The September forward contract for the commodity, listed in New York, reached an 11-month high, hitting $2,545, a rise of around 1.6 percent on the day.
Analysts attributed the surge to a report by the Bloomberg news agency saying that "the world's two biggest cocoa producers halted sales for the harvest that will begin in October 2020, pending an agreement with buyers on a minimum price".
The two African nations, which together account for 60 percent of the world's cocoa production, summoned buyers to Accra demanding a price of $2,600 per tonne.
On Wednesday in Accra, Joseph Boahen Aidoo, chief executive of the Ghana Cocoa Board, told a news conference that its demands had been accepted in principle by the participants, but that there would be a follow-up meeting to work out how to implement the agreement.

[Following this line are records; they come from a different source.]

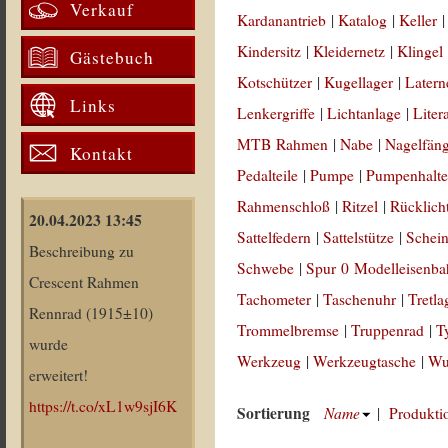
Verkauf
Kardanantrieb
|
Katalog
|
Keller
Kindersitz
|
Kleidernetz
|
Klingel
Gästebuch
Kotschützer
|
Kugellager
|
Latern
Links
Lenkergriffe
|
Lichtanlage
|
Liter
MTB Rahmen
|
Nabe
|
Nagelfän
Kontakt
Pedalteile
|
Pumpe
|
Pumpenhalte
Rahmenschloß
|
Ritzel
|
Rücklich
20.04.2023 13:45
Sattelfedern
|
Sattelstütze
|
Schein
Beschreibung zu
Schwebe
|
Spur 0 Modelleisenb
Crescent Rahmen
Tachometer
|
Taschenuhr
|
Tretla
Rennrad (1915±10)
Trommelbremse
|
Truppenrad
|
T
wurde
Werkzeug
|
Werkzeugtasche
|
Wul
erweitert!
https://t.co/xL1w9sjI6K
Sortierung
Name
|
Produkti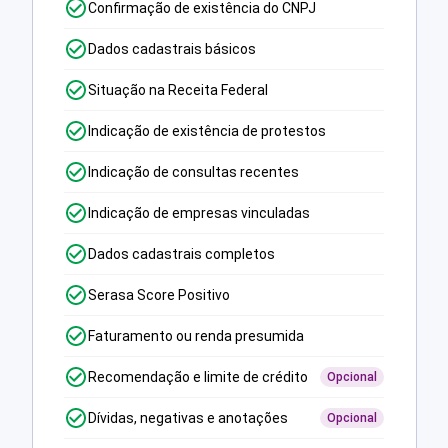
Confirmação de existência do CNPJ
Dados cadastrais básicos
Situação na Receita Federal
Indicação de existência de protestos
Indicação de consultas recentes
Indicação de empresas vinculadas
Dados cadastrais completos
Serasa Score Positivo
Faturamento ou renda presumida
Recomendação e limite de crédito
Opcional
Dívidas, negativas e anotações
Opcional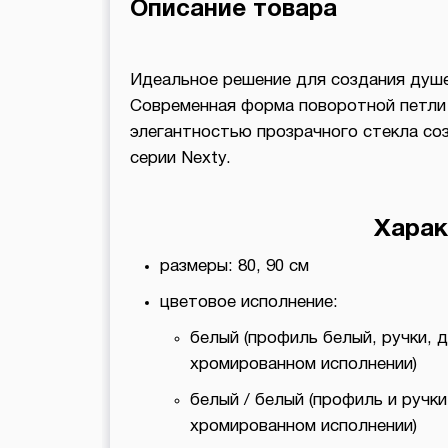
Описание товара
Идеальное решение для создания душев
Современная форма поворотной петли и
элегантностью прозрачного стекла со
серии Nexty.
Харак
размеры: 80, 90 см
цветовое исполнение:
белый (профиль белый, ручки, 
хромированном исполнении)
белый / белый (профиль и ручк
хромированном исполнении)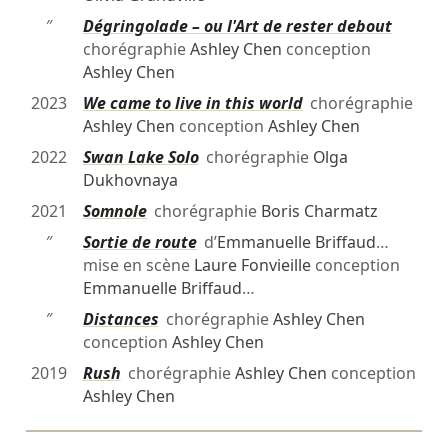
″
Dégringolade – ou l'Art de rester debout
chorégraphie
Ashley Chen
conception
Ashley Chen
2023
We came to live in this world
chorégraphie
Ashley Chen
conception
Ashley Chen
2022
Swan Lake Solo
chorégraphie
Olga
Dukhovnaya
2021
Somnole
chorégraphie
Boris Charmatz
″
Sortie de route
d’
Emmanuelle Briffaud
…
mise en scène
Laure Fonvieille
conception
Emmanuelle Briffaud
…
″
Distances
chorégraphie
Ashley Chen
conception
Ashley Chen
2019
Rush
chorégraphie
Ashley Chen
conception
Ashley Chen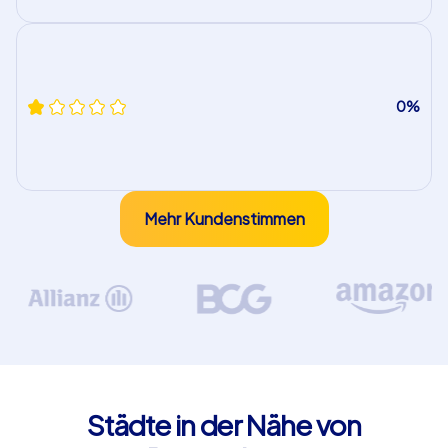
0%
Mehr Kundenstimmen
Städte in der Nähe von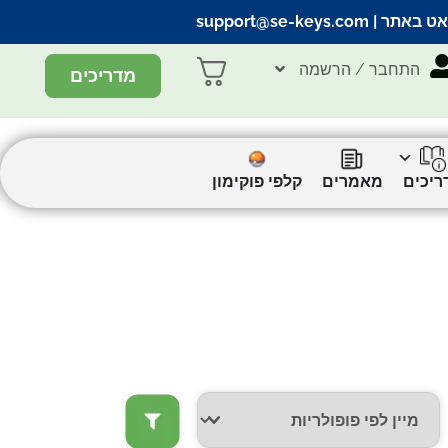
אט באתר |
support@se-keys.com
התחבר / הרשמה
מדריכים
ריכים
מאמרים
קלפי פוקימון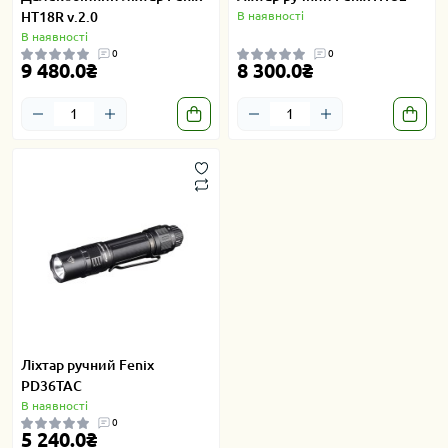
HT18R v.2.0
В наявності
В наявності
0
0
9 480.0₴
8 300.0₴
Ліхтар ручний Fenix
PD36TAC
В наявності
0
5 240.0₴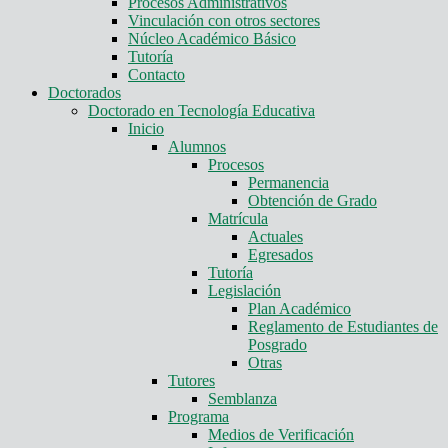
Procesos Administrativos
Vinculación con otros sectores
Núcleo Académico Básico
Tutoría
Contacto
Doctorados
Doctorado en Tecnología Educativa
Inicio
Alumnos
Procesos
Permanencia
Obtención de Grado
Matrícula
Actuales
Egresados
Tutoría
Legislación
Plan Académico
Reglamento de Estudiantes de
Posgrado
Otras
Tutores
Semblanza
Programa
Medios de Verificación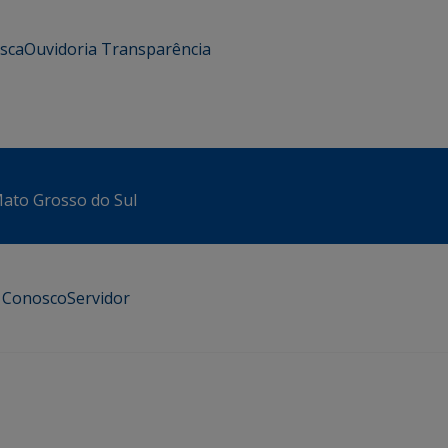
usca
Ouvidoria
Transparência
 Mato Grosso do Sul
e Conosco
Servidor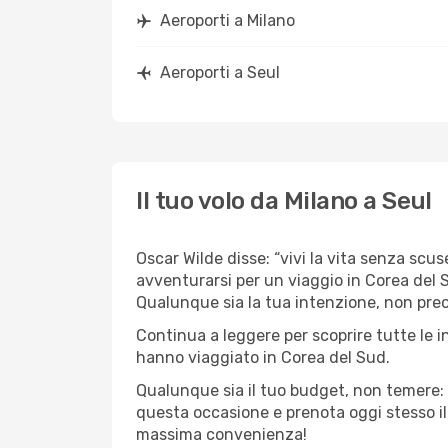
Aeroporti a Milano
Aeroporti a Seul
Il tuo volo da Milano a Seul
Oscar Wilde disse: “vivi la vita senza scuse
avventurarsi per un viaggio in Corea del Su
Qualunque sia la tua intenzione, non preocc
Continua a leggere per scoprire tutte le i
hanno viaggiato in Corea del Sud.
Qualunque sia il tuo budget, non temere: 
questa occasione e prenota oggi stesso i
massima convenienza!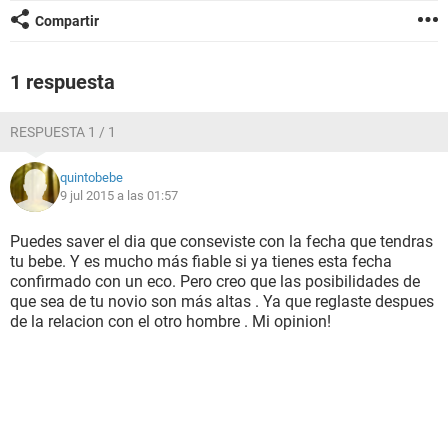
Compartir
1 respuesta
RESPUESTA 1 / 1
quintobebe
9 jul 2015 a las 01:57
Puedes saver el dia que conseviste con la fecha que tendras
tu bebe. Y es mucho más fiable si ya tienes esta fecha
confirmado con un eco. Pero creo que las posibilidades de
que sea de tu novio son más altas . Ya que reglaste despues
de la relacion con el otro hombre . Mi opinion!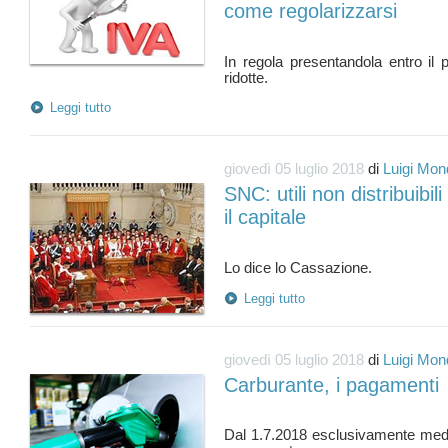
come regolarizzarsi
In regola presentandola entro il 
Leggi tutto
giovedì 05 luglio 2018
di
Luigi Mon
SNC: utili non distribuibil
il capitale
Leggi tutto
giovedì 05 luglio 2018
di
Luigi Mon
Carburante, i pagamenti
Dal 1.7.2018 esclusivamente media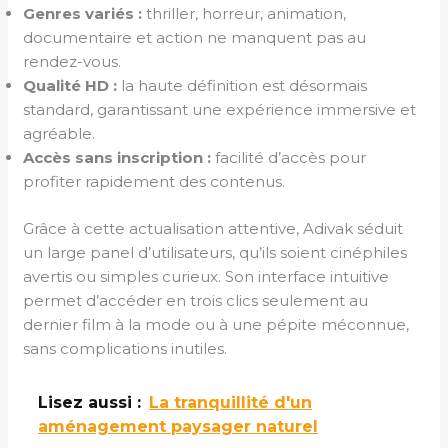
Genres variés :
thriller, horreur, animation,
documentaire et action ne manquent pas au
rendez-vous.
Qualité HD :
la haute définition est désormais
standard, garantissant une expérience immersive et
agréable.
Accès sans inscription :
facilité d’accès pour
profiter rapidement des contenus.
Grâce à cette actualisation attentive, Adivak séduit
un large panel d’utilisateurs, qu’ils soient cinéphiles
avertis ou simples curieux. Son interface intuitive
permet d’accéder en trois clics seulement au
dernier film à la mode ou à une pépite méconnue,
sans complications inutiles.
Lisez aussi :
La tranquillité d'un
aménagement paysager naturel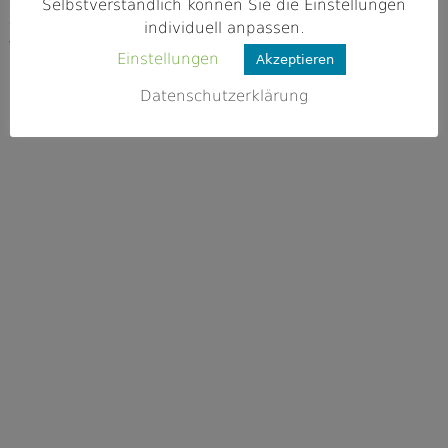
89299 Unterroth
Selbstverständlich können Sie die Einstellungen
individuell anpassen.
Webseite
Einstellungen
Akzeptieren
k.A.
Datenschutzerklärung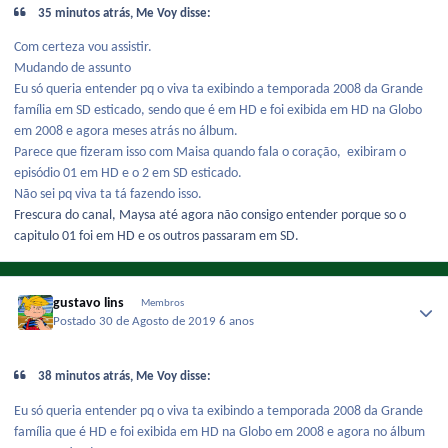
35 minutos atrás, Me Voy disse:
Com certeza vou assistir.
Mudando de assunto
Eu só queria entender pq o viva ta exibindo a temporada 2008 da Grande
família em SD esticado, sendo que é em HD e foi exibida em HD na Globo
em 2008 e agora meses atrás no álbum.
Parece que fizeram isso com Maisa quando fala o coração, exibiram o
episódio 01 em HD e o 2 em SD esticado.
Não sei pq viva ta tá fazendo isso.
Frescura do canal, Maysa até agora não consigo entender porque so o
capitulo 01 foi em HD e os outros passaram em SD.
gustavo lins
Membros
Postado
30 de Agosto de 2019
6 anos
38 minutos atrás, Me Voy disse:
Eu só queria entender pq o viva ta exibindo a temporada 2008 da Grande
família que é HD e foi exibida em HD na Globo em 2008 e agora no álbum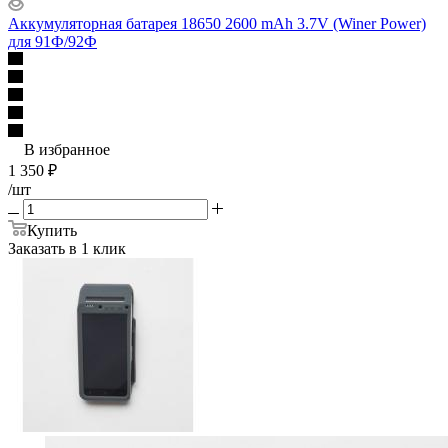
Аккумуляторная батарея 18650 2600 mAh 3.7V (Winer Power)
для 91Ф/92Ф
В избранное
1 350
₽
/шт
Купить
Заказать в 1 клик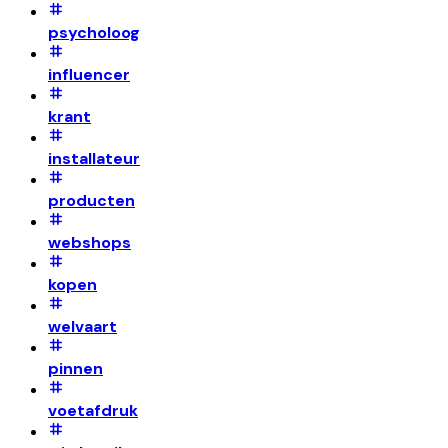
psycholoog
influencer
krant
installateur
producten
webshops
kopen
welvaart
pinnen
voetafdruk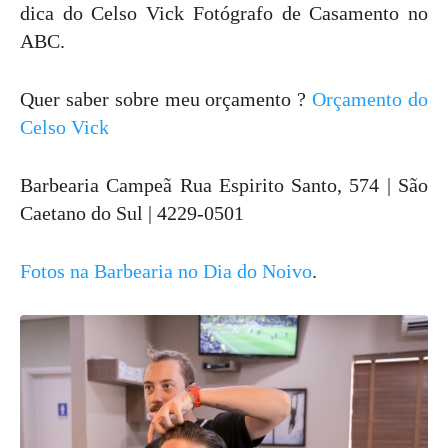
dica do Celso Vick Fotógrafo de Casamento no
ABC.
Quer saber sobre meu orçamento ?
Orçamento do
Celso Vick
Barbearia Campeã Rua Espirito Santo, 574 | São
Caetano do Sul | 4229-0501
Fotos na Barbearia no Dia do Noivo
.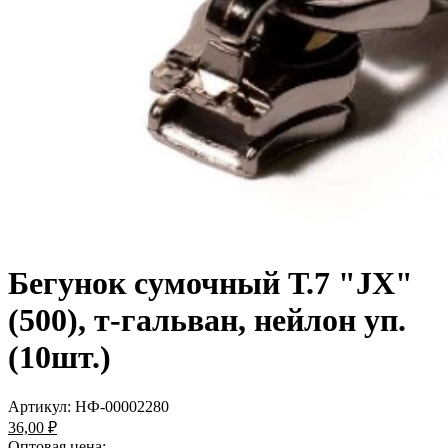
Бегунок сумочный Т.7 "JX"
(500), т-гальван, нейлон уп.
(10шт.)
Артикул:
НФ-00002280
36,00 ₽
Оптовая цена: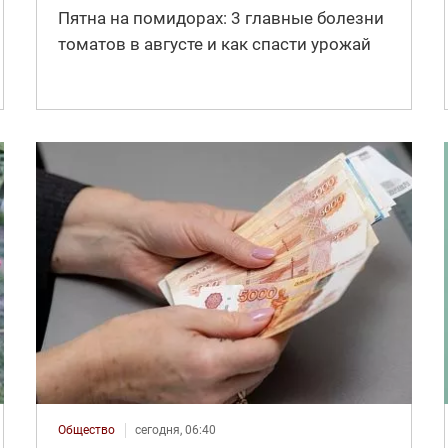
Пятна на помидорах: 3 главные болезни
томатов в августе и как спасти урожай
Общество
сегодня, 06:40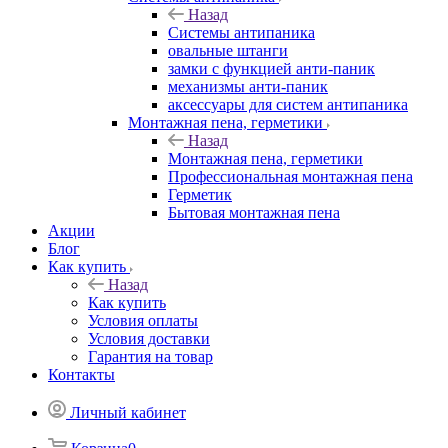
Назад
Системы антипаника
овальные штанги
замки с функцией анти-паник
механизмы анти-паник
аксессуары для систем антипаника
Монтажная пена, герметики
Назад
Монтажная пена, герметики
Профессиональная монтажная пена
Герметик
Бытовая монтажная пена
Акции
Блог
Как купить
Назад
Как купить
Условия оплаты
Условия доставки
Гарантия на товар
Контакты
Личный кабинет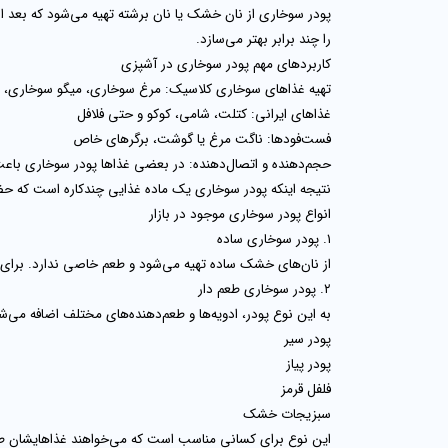
پودر سوخاری از نان خشک یا نان برشته تهیه می‌شود که بعد از
را چند برابر بهتر می‌سازد.
کاربردهای مهم پودر سوخاری در آشپزی
تهیه غذاهای سوخاری کلاسیک
: مرغ سوخاری، میگو سوخاری،
غذاهای ایرانی
: کتلت، شامی، کوکو و حتی فلافل
فست‌فودها
: ناگت مرغ یا گوشت، برگرهای خاص
حجم‌دهنده و اتصال‌دهنده
: در بعضی غذاها پودر سوخاری باعث
نتیجه اینکه پودر سوخاری یک ماده غذایی چندکاره است که ح
انواع پودر سوخاری موجود در بازار
۱. پودر سوخاری ساده
از نان‌های خشک ساده تهیه می‌شود و طعم خاصی ندارد. برای 
۲. پودر سوخاری طعم‌ دار
به این نوع پودر، ادویه‌ها و طعم‌دهنده‌های مختلف اضافه می‌ش
پودر سیر
پودر پیاز
فلفل قرمز
سبزیجات خشک
این نوع برای کسانی مناسب است که می‌خواهند غذاهایشان ط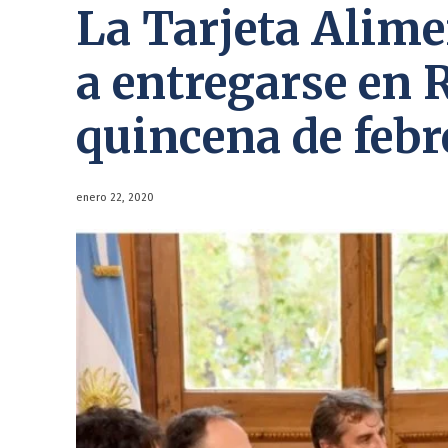
La Tarjeta Alim
a entregarse en 
quincena de febr
enero 22, 2020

On the sidelines of the meeting, the chief of Ivory Coast's coffee and cocoa council, Yves Kone, said the industry needed a price that amounted to "a decent compensation" for workers' efforts.
But Casper Burgering, commodities analyst at ABN Amro, told AFP that the current price rise may turn out to be temporary, as current supply was more than sufficient to meet world demand.
Another analyst, at Commodafrica in Paris, said however that drought in Ivory Coast could lead to a shortfall in the coming cocoa harvest.